I was the 4th engineer in a startup and owned 3/5 of their products from scratch. No corp has come close to how much fun I had (mind you; I was a proper workaholic too. Did 7 days a week for 2 months on my own accord, to catch up with everyone & establish myself as an entity)
Best way to do this is to make your founders life easy. Take things from their plate and execute it with full ownership and accountability. No need to do it for all the founders, doing it for the one closer to your function would help. Don't hesitate in front of them. If it's an early stage startup, the founders are equals
I'll tell you how it was at Zomato. Work long hours (or atleast pretend to). Be a yes man. Get shit done. There's a reason why the team is so young. Most senior people don't want to deal with the shit. Just be there, most people leave in two years because they cannot handle it. Once you stick around for long enough, you get into the inner circle and then you are golden.
One advice if u are moving from a large conglomerate to a start up is that there is no structure and no JD. You have to be proactive, have strong ownership mindset about everything and should not mind working on anything including design, ops etc which may not be a part of developers job role.
Kamlesh
Stealth
6 months ago
I hired a recent graduate through grapevine few months ago, doing pretty well overall.
Has coding experience. Does ops and comms, product , client management primarily. Worked in an early startup previously as well while still finishing college so knows what it takes to build from scratch. Mostly prompt and available, also pushes team for excellence, mostly not afraid to take on more work.
Took about 2 months to integrate well and start executing and improving things all around. Came with a vision to stay for at least 3-4 years if all goes well and we were also honest about our expectations, runway and scope.
If all goes well, will be completing a year soon. Great long term employee with ESOP potential.
I might get flak for this but i recommend not bothering too much with roles and pay if your vision is aligned and honestly shared with the startup. Haggling over salary because it's the market rate doesn't look good.

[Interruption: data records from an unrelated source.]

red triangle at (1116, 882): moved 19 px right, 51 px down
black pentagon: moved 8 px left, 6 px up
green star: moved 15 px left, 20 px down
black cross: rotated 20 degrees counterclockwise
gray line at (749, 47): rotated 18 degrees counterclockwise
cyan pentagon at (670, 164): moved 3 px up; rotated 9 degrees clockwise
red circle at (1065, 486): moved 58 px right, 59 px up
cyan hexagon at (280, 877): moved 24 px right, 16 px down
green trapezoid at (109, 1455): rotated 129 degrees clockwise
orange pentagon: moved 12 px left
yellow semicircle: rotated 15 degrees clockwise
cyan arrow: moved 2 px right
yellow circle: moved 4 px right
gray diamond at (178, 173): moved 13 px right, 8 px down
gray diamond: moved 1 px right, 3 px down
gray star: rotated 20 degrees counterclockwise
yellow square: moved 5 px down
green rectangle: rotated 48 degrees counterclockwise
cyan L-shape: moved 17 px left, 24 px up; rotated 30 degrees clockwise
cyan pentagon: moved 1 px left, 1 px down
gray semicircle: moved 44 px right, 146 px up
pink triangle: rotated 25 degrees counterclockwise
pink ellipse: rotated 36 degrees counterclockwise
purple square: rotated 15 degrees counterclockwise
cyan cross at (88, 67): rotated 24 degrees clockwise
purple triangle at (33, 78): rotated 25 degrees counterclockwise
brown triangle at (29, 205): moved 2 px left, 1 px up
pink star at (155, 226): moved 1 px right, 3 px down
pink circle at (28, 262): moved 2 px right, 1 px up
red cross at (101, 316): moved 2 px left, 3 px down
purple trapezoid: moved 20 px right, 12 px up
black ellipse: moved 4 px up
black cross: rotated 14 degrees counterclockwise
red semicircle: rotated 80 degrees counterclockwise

It's the startup that has to decide how to balance runway and growth, they can afford what they can afford. It's upto you to choose.
I joined a startup that raised a series A round around my joining. WLB excellent and pay was decent, but my career growth was limited and work restricted to one domain while i wanted other domains as well. Boss was upfront and honest, I left on good terms. Started my venture as a side hustle while I was there, they had no qualms and were happy to see it grow as long as it didn't interfere with their work obligations.
I could've been an early employee in a web3 startup that got funded and seems to be doing alright, but my vision wasn't aligned with the founder, plus i didn't trust them enough to execute well. Would've been hellish to stay longer, and my startup grew in the meantime thankfully. Not as much as them, but meaningful work.
Extremely important and difficult to find honest and upfront founders that respect you and your time, plus honour their commitments. Takes a fair amount of luck and skill to find one.
javajack
Student
6 months ago
1) create more dependency on you
2) keep team members in your favour ( like how politicians keep MLAs in favour)
3) own a piece of revenue making component
4) make noise when you achieve small wins, optics are necessary
All of the above is something I have witnessed ( in one leader ) in the last 3 years in a highly profitable startup which has raised decent series A.
Most start-ups are sophisticated lala companies and some things would not change.
So you have to play the game by rules made by practical world!
Solve for the most pressing problems the company is facing - even if it’s ancillary to your domain
Put in genuine hard work. In the long term hard work > pure talent
Truly care for the company. Treat it like it’s yours - in your words and actions. Founders love people who work like entrepreneurs
Lastly - once you’ve settled into the company and proven your worth, have a clear talk with the founder to express what you expect, and be open to what they expect in return.